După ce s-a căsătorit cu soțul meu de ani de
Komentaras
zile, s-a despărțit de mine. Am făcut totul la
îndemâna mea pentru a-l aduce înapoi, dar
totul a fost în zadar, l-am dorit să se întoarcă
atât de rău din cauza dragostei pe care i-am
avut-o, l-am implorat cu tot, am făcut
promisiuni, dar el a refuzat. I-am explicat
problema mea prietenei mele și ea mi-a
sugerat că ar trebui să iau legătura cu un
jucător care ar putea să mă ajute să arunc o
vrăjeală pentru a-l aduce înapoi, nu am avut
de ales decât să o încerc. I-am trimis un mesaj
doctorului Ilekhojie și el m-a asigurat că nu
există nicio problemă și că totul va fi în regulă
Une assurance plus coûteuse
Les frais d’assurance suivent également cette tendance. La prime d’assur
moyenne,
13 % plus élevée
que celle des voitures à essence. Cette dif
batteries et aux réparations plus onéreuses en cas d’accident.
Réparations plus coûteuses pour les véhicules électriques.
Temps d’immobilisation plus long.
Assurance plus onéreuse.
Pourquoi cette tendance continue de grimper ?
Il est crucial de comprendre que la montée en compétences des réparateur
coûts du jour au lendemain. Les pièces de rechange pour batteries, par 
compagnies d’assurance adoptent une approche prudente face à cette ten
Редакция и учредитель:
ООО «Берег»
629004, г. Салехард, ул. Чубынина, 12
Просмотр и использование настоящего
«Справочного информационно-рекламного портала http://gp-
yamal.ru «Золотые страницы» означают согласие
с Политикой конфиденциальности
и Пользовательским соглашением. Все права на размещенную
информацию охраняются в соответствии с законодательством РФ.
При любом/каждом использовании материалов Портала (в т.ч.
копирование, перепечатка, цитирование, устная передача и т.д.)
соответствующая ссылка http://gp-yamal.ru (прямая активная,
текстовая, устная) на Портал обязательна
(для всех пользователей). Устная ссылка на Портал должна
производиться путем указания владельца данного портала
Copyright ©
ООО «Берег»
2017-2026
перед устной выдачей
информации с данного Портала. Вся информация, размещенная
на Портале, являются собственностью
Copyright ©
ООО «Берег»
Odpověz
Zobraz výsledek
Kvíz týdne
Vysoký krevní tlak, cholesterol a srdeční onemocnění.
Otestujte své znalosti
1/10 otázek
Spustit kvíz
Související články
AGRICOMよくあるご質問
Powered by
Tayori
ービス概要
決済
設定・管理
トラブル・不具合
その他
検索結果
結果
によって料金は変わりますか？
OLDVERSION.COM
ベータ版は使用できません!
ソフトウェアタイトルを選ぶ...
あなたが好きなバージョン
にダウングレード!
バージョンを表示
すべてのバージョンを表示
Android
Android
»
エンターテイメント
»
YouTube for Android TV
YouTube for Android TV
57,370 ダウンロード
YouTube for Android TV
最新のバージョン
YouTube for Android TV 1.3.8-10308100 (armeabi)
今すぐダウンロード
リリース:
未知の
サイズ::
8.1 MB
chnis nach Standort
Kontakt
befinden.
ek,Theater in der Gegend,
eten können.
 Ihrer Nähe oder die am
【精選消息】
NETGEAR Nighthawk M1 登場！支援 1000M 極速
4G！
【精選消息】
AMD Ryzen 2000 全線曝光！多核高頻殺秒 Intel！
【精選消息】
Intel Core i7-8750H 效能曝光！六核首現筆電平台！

Written task ▸ All lines from the opening of the listing above through the line that contains "vrăjeală pentru a-l aduce înapoi, nu am avut" should be given again exactly, and nothing more.

Expected answer ▸
După ce s-a căsătorit cu soțul meu de ani de
Komentaras
zile, s-a despărțit de mine. Am făcut totul la
îndemâna mea pentru a-l aduce înapoi, dar
totul a fost în zadar, l-am dorit să se întoarcă
atât de rău din cauza dragostei pe care i-am
avut-o, l-am implorat cu tot, am făcut
promisiuni, dar el a refuzat. I-am explicat
problema mea prietenei mele și ea mi-a
sugerat că ar trebui să iau legătura cu un
jucător care ar putea să mă ajute să arunc o
vrăjeală pentru a-l aduce înapoi, nu am avut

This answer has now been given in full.